Il est à noter qu’il ne s’agit pas d’un premier crime commis contre des journalistes ou des militants sans révéler l’identité des auteurs ou les traduire en justice. 

Des témoignages préliminaires ont indiqué que des hommes armés masqués conduisaient une moto garée sur le côté de la route près de la maison Al-Hashemi dans le quartier de Zayouna à Bagdad, et attendaient son arrivée. Alors que la victime stationnait sa voiture, un des hommes armés s’est dirigé vers le véhicule et lui a tiré des balles dans la tête et la poitrine à l’aide d’un fusil silencieux, qui était assis sur le siège avant du conducteur.

L’incident a eu lieu après qu’Al-Hashemi a mené une interview dans laquelle il a critiqué les factions armées locales, qui bombardent constamment la zone verte à Bagdad.

"Ce meurtre tragique représente une attaque honteuse contre la liberté d’expression en Irak", a déclaré Anas Aljerjawi, directeur régional d’Euro-Med au Moyen-Orient et en Afrique du Nord. « Les autorités irakiennes doivent prendre des mesures sérieuses et pratiques pour éviter que ces incidents ne se reproduisent et transmettre un message sérieux selon lequel elles ne toléreront pas de telles attaques contre des individus sur la base de leurs positions politiques et de l’expression pacifique de avis, peu importe à quel point ils sont inacceptables. »

"La récurrence de tels incidents indique une approche systématique menée par ces forces, profitant du silence des autorités gouvernementales irakiennes et de la faiblesse des poursuites, qui donne une couverture implicite pour continuer leurs crimes qui violent les lois irakiennes et internationales et soulèvent de nombreuses questions sur le rôle du gouvernement irakien à la lumière de toutes les violations répétées. »

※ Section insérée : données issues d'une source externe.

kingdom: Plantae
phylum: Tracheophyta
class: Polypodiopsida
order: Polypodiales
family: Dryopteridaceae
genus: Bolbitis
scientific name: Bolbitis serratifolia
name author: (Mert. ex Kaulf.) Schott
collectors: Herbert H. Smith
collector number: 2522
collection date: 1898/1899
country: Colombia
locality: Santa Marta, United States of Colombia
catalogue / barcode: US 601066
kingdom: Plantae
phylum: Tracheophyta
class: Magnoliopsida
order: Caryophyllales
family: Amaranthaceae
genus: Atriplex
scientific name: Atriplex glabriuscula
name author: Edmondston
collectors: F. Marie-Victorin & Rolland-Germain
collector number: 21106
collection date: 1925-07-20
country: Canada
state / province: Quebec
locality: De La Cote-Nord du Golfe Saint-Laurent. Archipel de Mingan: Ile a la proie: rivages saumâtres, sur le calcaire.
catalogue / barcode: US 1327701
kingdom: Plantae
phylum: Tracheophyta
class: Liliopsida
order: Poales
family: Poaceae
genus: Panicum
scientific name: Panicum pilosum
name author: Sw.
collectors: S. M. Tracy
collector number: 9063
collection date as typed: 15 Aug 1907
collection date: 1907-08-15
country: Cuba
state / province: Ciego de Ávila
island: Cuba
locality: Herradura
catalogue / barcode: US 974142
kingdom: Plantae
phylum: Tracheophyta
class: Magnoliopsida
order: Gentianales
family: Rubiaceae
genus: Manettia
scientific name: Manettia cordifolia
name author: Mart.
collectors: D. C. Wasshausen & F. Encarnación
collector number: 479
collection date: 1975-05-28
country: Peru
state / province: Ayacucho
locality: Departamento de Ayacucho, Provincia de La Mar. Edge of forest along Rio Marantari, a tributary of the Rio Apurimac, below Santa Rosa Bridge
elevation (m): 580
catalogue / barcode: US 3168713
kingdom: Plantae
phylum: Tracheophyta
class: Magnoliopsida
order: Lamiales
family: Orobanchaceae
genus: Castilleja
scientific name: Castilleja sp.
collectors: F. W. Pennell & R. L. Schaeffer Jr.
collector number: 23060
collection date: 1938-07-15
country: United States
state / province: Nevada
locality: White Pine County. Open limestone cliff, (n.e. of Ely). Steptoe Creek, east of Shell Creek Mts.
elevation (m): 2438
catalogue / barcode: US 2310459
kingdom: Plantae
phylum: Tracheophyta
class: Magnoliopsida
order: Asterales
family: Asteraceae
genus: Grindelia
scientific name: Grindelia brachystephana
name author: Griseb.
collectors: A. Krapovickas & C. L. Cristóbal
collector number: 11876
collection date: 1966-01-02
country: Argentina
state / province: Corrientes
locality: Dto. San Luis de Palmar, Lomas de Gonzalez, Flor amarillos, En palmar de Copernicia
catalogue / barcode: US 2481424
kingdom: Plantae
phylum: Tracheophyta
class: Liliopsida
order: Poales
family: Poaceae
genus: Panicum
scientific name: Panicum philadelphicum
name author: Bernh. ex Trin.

Le Pacte international relatif aux droits civils et politiques, signé par l’Irak, stipule à l’article 6 que « Le droit à la vie est inhérent à la personne humaine. Ce droit doit être protégé par la loi. Nul ne peut être arbitrairement privé de la vie. Le droit à la vie est inhérent à la personne humaine. Ce droit doit être protégé par la loi. Nul ne peut être arbitrairement privé de la vie. » Les articles III et V de la Déclaration universelle des droits de l’homme de 1948 condamnent toute forme de meurtre ou de meurtre extrajudiciaire. Par conséquent, l’Irak doit protéger les gens contre la perte de leur droit sacré à la vie, criminaliser les meurtres violents dans les lois et les lois locales, prendre des mesures pour punir les auteurs et dissuader les autres de commettre des crimes semblables.

Les autorités irakiennes devraient ouvrir immédiatement une enquête sur l’assassinat d’Al-Hashemi et traduire les auteurs de ces crimes en justice et mettre fin à la politique d’impunité.

Contexte

L’Irak a été témoin d’une série d’assassinats et de disparitions forcées de journalistes, de militants et de militants politiques, ainsi que le meurtre de centaines de manifestants depuis le début des manifestations dans le pays en octobre 2019, compte tenu de la corruption croissante et de la détérioration politique et sécuritaire ainsi que de la crise économique.